■ **Activity**: Scan the material for the word "wrist" and return every matching line.

■ **Provided entries**:
# # # # #

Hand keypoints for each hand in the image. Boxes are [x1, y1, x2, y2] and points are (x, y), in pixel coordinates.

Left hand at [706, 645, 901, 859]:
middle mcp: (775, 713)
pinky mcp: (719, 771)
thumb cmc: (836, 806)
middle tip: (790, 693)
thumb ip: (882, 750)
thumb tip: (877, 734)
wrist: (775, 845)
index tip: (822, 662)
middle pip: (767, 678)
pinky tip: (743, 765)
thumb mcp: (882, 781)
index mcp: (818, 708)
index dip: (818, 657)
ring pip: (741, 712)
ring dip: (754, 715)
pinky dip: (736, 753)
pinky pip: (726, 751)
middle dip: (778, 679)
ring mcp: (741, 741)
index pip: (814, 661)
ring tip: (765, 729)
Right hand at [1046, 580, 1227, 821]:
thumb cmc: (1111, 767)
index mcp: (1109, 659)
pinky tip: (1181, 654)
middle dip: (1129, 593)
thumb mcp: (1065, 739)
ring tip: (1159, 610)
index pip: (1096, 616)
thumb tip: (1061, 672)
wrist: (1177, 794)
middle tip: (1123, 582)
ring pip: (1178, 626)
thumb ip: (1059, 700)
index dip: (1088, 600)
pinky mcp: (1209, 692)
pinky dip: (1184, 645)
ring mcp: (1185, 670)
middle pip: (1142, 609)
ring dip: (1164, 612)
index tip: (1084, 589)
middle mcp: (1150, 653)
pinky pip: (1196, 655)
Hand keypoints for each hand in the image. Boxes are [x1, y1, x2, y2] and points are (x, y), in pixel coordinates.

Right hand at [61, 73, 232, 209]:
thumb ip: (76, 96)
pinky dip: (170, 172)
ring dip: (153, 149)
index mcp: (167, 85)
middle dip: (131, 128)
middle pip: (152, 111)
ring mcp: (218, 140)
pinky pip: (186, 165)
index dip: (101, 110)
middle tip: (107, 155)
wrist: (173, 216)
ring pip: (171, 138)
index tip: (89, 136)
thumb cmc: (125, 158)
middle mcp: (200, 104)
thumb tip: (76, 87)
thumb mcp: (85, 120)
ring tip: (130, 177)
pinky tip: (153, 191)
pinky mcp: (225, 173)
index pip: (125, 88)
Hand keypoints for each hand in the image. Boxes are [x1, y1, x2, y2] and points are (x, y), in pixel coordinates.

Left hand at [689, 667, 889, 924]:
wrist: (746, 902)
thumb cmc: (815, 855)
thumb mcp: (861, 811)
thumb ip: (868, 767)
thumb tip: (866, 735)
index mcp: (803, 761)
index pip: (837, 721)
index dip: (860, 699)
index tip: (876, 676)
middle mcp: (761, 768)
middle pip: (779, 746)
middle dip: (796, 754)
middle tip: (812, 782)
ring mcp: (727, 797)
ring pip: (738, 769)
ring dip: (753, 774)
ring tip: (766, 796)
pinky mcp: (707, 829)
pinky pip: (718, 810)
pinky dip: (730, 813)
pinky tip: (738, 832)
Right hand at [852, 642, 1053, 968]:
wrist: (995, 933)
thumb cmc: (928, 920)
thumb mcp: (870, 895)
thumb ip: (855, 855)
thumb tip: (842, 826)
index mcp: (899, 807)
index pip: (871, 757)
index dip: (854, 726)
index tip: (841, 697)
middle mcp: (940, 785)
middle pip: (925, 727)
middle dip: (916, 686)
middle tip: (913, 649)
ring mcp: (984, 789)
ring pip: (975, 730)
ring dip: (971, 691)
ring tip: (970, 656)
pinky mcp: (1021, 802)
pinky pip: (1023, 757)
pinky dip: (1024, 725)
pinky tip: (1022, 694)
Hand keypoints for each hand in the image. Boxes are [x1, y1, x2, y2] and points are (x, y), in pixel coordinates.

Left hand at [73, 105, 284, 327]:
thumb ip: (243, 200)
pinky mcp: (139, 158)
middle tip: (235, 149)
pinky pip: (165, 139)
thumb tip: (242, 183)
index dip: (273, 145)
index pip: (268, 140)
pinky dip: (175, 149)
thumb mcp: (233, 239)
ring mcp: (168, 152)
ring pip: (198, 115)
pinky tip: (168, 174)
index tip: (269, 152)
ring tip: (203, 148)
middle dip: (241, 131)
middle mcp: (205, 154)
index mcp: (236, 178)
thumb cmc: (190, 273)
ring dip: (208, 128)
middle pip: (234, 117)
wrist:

# # # # #

■ **Reply to the task**:
wrist: (775, 845)
wrist: (1177, 794)
wrist: (173, 216)
wrist: (746, 902)
wrist: (995, 933)
wrist:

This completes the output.